-- Opening Marker --

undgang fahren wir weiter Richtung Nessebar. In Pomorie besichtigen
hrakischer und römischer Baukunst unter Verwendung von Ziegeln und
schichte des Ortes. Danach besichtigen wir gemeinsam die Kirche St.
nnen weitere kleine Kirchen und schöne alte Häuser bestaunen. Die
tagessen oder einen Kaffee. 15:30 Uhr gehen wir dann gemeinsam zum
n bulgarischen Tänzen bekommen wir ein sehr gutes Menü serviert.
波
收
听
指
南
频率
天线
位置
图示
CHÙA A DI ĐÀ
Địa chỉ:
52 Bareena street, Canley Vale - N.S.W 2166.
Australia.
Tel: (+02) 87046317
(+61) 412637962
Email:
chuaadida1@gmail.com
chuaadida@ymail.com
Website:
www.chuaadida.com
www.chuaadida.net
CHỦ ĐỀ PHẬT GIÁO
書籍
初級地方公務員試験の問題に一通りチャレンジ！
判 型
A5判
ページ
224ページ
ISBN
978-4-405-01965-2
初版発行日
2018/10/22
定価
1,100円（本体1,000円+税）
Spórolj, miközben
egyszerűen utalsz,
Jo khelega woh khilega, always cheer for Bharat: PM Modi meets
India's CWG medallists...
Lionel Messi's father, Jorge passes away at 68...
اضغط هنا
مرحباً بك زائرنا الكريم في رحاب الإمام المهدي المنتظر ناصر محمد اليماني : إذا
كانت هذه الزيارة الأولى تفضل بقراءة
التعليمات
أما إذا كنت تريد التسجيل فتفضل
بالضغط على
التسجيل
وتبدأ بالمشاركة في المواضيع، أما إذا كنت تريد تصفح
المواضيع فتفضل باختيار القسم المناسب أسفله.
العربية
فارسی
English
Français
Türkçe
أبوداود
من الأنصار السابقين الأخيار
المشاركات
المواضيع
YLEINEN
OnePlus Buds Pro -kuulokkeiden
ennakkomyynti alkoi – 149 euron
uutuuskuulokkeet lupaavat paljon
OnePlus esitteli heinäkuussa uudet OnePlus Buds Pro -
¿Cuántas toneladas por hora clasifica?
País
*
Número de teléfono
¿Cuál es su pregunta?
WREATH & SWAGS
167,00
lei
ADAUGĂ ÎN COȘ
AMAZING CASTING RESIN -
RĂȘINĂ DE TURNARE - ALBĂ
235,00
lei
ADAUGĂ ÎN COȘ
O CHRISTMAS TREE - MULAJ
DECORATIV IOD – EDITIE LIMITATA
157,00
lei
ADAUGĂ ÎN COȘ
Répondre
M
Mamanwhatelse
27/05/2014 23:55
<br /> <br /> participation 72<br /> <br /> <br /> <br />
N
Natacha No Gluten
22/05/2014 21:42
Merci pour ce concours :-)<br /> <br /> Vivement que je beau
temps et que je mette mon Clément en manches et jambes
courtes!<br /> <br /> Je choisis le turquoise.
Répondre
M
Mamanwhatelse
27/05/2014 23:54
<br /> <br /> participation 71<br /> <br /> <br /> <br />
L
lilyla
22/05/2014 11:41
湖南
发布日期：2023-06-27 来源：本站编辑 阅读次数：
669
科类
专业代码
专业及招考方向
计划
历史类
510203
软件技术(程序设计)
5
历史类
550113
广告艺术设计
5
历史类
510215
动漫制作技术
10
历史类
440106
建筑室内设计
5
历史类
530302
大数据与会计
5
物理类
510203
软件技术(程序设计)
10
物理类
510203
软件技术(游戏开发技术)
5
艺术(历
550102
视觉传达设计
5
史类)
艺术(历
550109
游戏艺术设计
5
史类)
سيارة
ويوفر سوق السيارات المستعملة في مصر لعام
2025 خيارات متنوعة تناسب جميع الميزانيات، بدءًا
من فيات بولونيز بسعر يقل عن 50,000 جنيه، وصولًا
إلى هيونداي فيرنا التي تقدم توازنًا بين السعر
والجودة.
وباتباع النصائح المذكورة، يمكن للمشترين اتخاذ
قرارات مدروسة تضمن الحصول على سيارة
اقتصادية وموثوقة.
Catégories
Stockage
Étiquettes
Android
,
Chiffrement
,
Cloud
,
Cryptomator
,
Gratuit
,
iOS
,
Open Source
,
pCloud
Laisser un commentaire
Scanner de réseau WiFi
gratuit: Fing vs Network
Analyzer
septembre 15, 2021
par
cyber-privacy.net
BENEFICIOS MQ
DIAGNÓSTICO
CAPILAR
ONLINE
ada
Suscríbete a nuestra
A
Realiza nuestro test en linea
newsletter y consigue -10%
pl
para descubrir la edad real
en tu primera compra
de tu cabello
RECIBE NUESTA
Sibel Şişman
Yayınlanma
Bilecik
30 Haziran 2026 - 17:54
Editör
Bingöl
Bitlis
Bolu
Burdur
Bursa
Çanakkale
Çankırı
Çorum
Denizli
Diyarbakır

-- Closing Marker --

Your task:
Look above for the line with "(+61) 412637962" and the line with "وتبدأ بالمشاركة في", and reproduce exactly those two lines plus every line between, nothing more.

Problem solution:
(+61) 412637962
Email:
chuaadida1@gmail.com
chuaadida@ymail.com
Website:
www.chuaadida.com
www.chuaadida.net
CHỦ ĐỀ PHẬT GIÁO
書籍
初級地方公務員試験の問題に一通りチャレンジ！
判 型
A5判
ページ
224ページ
ISBN
978-4-405-01965-2
初版発行日
2018/10/22
定価
1,100円（本体1,000円+税）
Spórolj, miközben
egyszerűen utalsz,
Jo khelega woh khilega, always cheer for Bharat: PM Modi meets
India's CWG medallists...
Lionel Messi's father, Jorge passes away at 68...
اضغط هنا
مرحباً بك زائرنا الكريم في رحاب الإمام المهدي المنتظر ناصر محمد اليماني : إذا
كانت هذه الزيارة الأولى تفضل بقراءة
التعليمات
أما إذا كنت تريد التسجيل فتفضل
بالضغط على
التسجيل
وتبدأ بالمشاركة في المواضيع، أما إذا كنت تريد تصفح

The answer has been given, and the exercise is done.